* **Text for analysis**
++++++++++++++++++++
How To Best Protect The Privacy Of Your Bitcoin Wallet Address So No One Knows How Rich You Actually Are
Cryptocurrencies are still pretty new. This means that even people who are considered "crypto experts" may fall prey to rookie mistakes. That's what I'm here for.
This may be quite a controversial statement, but I genuinely believe that Bitcoin’s most important strength also happens to be a trap that most people will fall right into.
What’s more concerning is that I (unfortunately) don’t see this specific issue receive nearly as much attention online as it should, which is why I wanted to cover it here:
Bitcoin’s Public Transaction Record Is A Threat To Your Privacy
The Bitcoin blockchain is a public record showing “anonymous” wallet addresses and the transactions that those wallet addresses make.
The problem is that once you use that wallet address to either pay to or receive funds from (i) an individual, (ii) a business, or (iii) a government agency…
…that wallet address becomes identifiable with you.
In other words, that individual, business, or government agency can use the BTC blockchain explorer to track all the transactions you make through that address.
This is a serious privacy concern.
Moreover, it defeats the entire purpose of cryptocurrencies and blockchain technology, which was primarily aimed at facilitating anonymous P2P transactions.
++++++++++++++++++++
* **Exercise A**
Name the kinds of parties that, according to the Bitcoin privacy text, can identify a wallet address with you once you use it to pay them or receive funds from them.
* **Exercise B**
Please copy the Bitcoin privacy text word for word, from "The problem is" up to and including "serious privacy concern.".

* **Source material**
++++++++++++++++++++
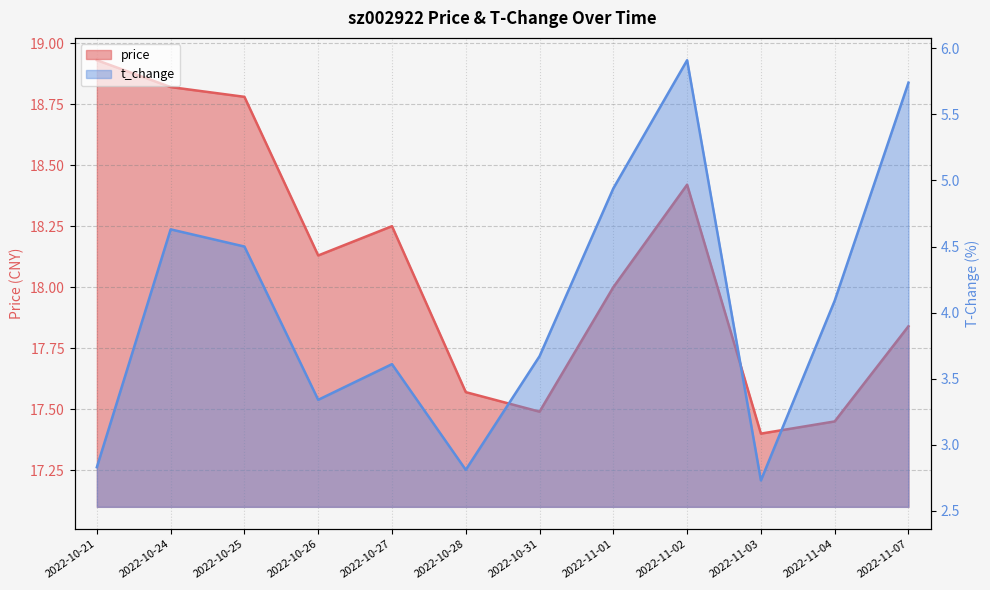

True or false: price and t_change cross at least once.

False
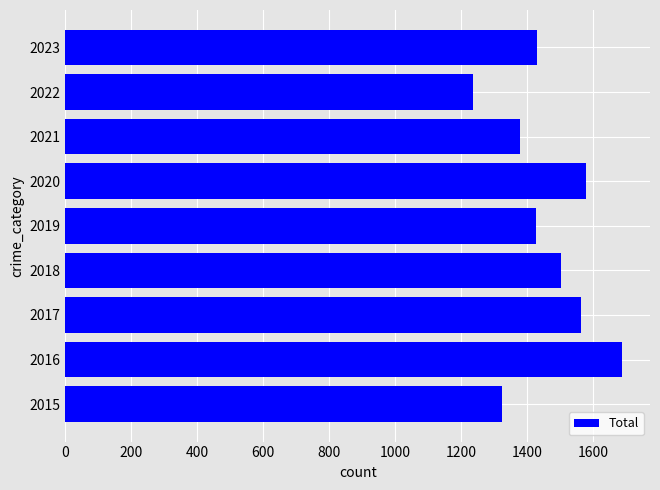

How many bars are there in total?

9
++++++++++++++++++++
* **Expected answer A**
an individual, a business, a government agency

* **Expected answer B**
The problem is that once you use that wallet address to either pay to or receive funds from (i) an individual, (ii) a business, or (iii) a government agency…
…that wallet address becomes identifiable with you.
In other words, that individual, business, or government agency can use the BTC blockchain explorer to track all the transactions you make through that address.
This is a serious privacy concern.